Find and copy each line of the records where the string "depth" shows up.

Given data below:

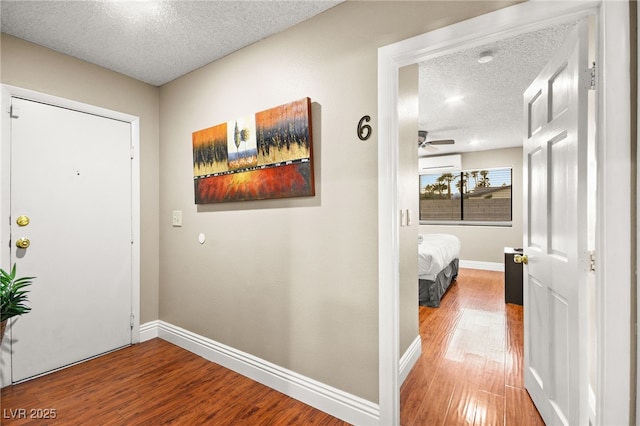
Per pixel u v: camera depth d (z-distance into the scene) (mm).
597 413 1182
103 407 1839
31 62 2154
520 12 1265
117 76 2617
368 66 1654
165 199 2855
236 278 2273
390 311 1578
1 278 1620
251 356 2176
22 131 2121
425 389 2002
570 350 1357
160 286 2908
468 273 5785
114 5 1758
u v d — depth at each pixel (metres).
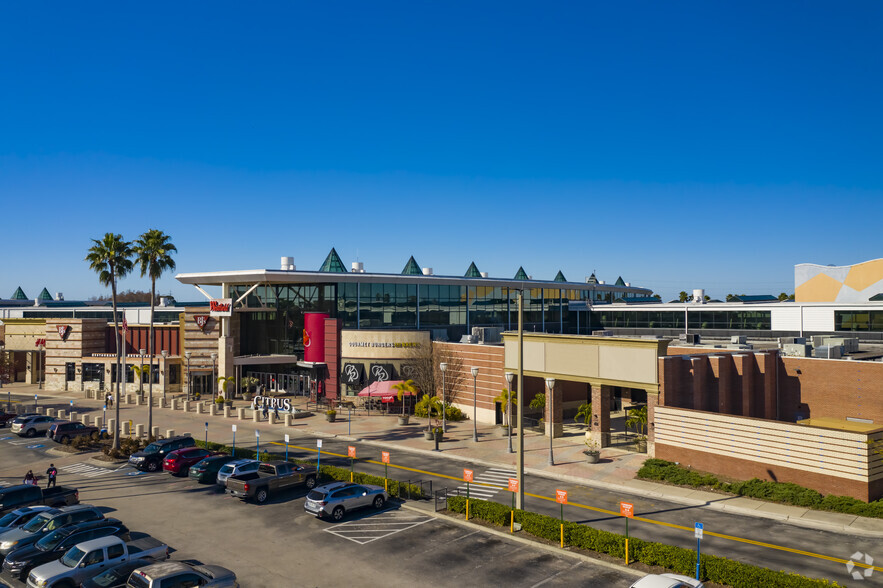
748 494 34.03
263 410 63.62
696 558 23.30
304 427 57.25
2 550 25.34
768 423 35.56
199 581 20.66
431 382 64.69
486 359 59.09
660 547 24.44
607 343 46.31
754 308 78.94
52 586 21.75
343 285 77.88
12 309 118.62
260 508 33.19
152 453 42.53
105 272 54.62
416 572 24.38
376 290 80.31
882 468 32.25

End of Given data.

▶ Reply to the task
Per pixel u v: camera depth d (z-distance into the scene) (mm).
u v d — depth at each pixel (metres).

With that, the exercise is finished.